The use of cyclooxygenase-2 inhibitors (COX-2) and traditional nonsteroidal anti-inflammatory drugs (NSAIDs) has been associated with an increased risk of CVD.[26] These 2 groups of drugs are commonly used among AS patients, which may interfere with their cardiovascular risk.[7] However, we did not evaluate the risk factors of these 2 groups of drugs causing CVD due to the following 2 reasons.[7] In observational studies, AS patients with higher severity are more likely to receive higher doses of NSAID/COX-2 and are also likely at higher disease-related risk of CVD.[7,16] The other reason is that these drugs are widely available over the counter and cannot be correctly tracked in the current insurance database.[7,16] Therefore, it may be hard to differentiate the possible effects of NSAIDs /COX-2 from the biological impacts resulting from AS itself.[7] Further studies designs considering exposure of these 2 groups of drugs are required to investigate this specific issue.[7]

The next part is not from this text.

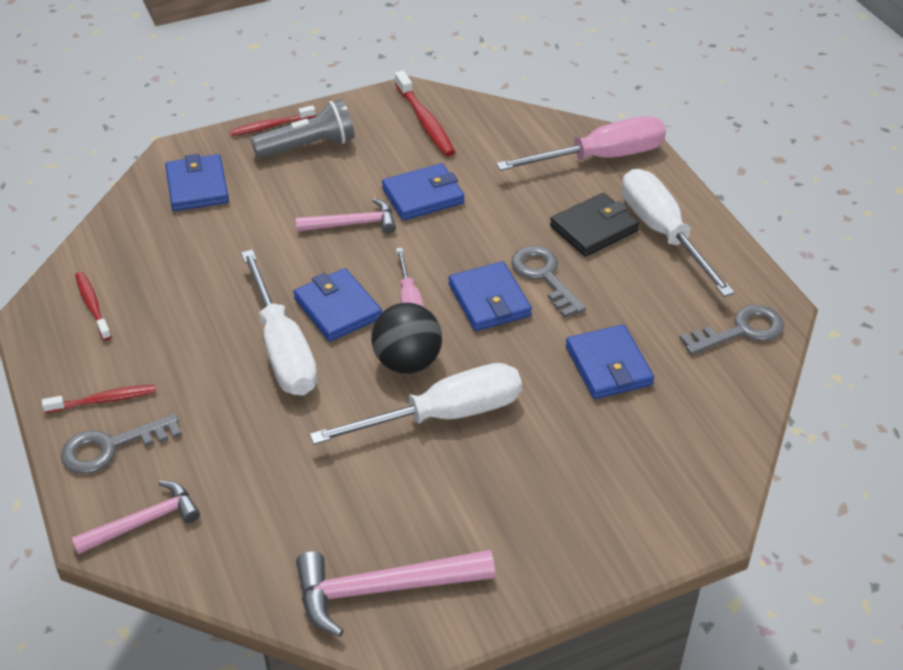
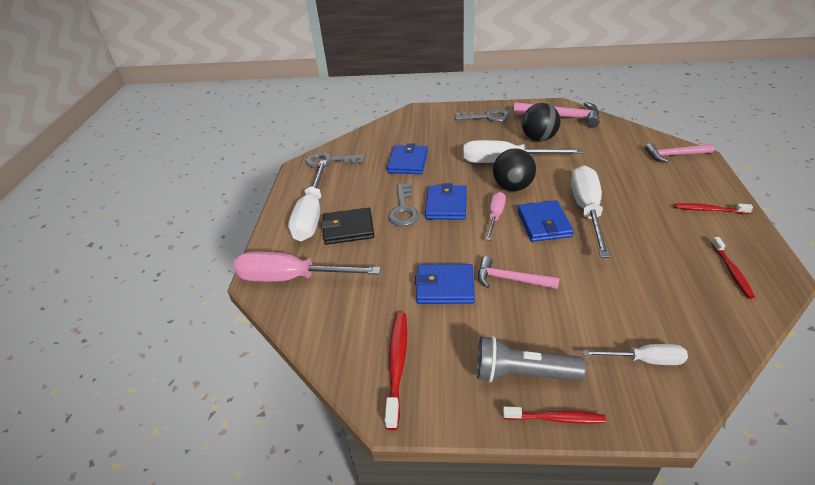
camera: 150 degrees left, 5 degrees down
(111, 447) = (698, 187): grey key -> grey key (487, 117)
(197, 186) = (644, 360): blue wallet -> white screwdriver
(407, 499) = (539, 138): none -> black ball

As the present study focused on a single ethnicity with comprehensively covered population insurance-based follow-ups and the temporal sequence between AS and CVD events was intact, the observed significant association seems unlikely to be due to selection bias or information bias. Nevertheless, several limitations in this study must be noted. First, an important limitation of the study is that no information is provided on disease activity, such as clinical activity index and no information is available on the degree of systemic inflammation that may have an impact on coagulation activation and endothelial dysfunction. These were not available in the current administrative databases. Second, another important limitation of the study is that no information is provided on the treatments administered to the patients with AS, namely no information is provided on the administration of NSAID and tumor necrosis factor alpha inhibitors, which may interfere with the cardiovascular risk. In patients with rheumatoid arthritis, the use of biological agents exerting a potent anti-inflammatory effect has been shown to reduce prothrombotic markers.[27] In addition, it has been suggested that the long-term frequent use of NSAID might protect patients with AS from CVDs, whereas NSAIDs apparently increase short-term risk in the non-frequent users.[28] All these aspects should be considered in the further studies designs. Third, the diagnosis of AS, CVD, and medical comorbidities was determined by the ICD codes from the NHI claim database, and information about diagnosis of AS was not from medical chart review; The diagnosis of CVD was not obtained using standardized protocols as well. However, the NHI claim database is an established research database and there have been some independent studies demonstrating the validity of the NHIRD data.[12,29-31]

CONCLUSIONS

In this population-based follow-up study, we found that male age greater than 40 years (particularly age group of 60–69 years) with newly diagnosed AS were at a higher risk of developing CVD. Their risk increased to the significant level after 5-year follow-up period. This finding suggests that we should evaluate the CVDs function in the elderly periodically and more vigilantly to help detect those high-risk patients with occult cardiovascular disorder. In addition, more studies should be done in the future in elderly AS patients with more clinical index and inflammatory biomarkers, or drugs that may be associated with different kinds of CVD.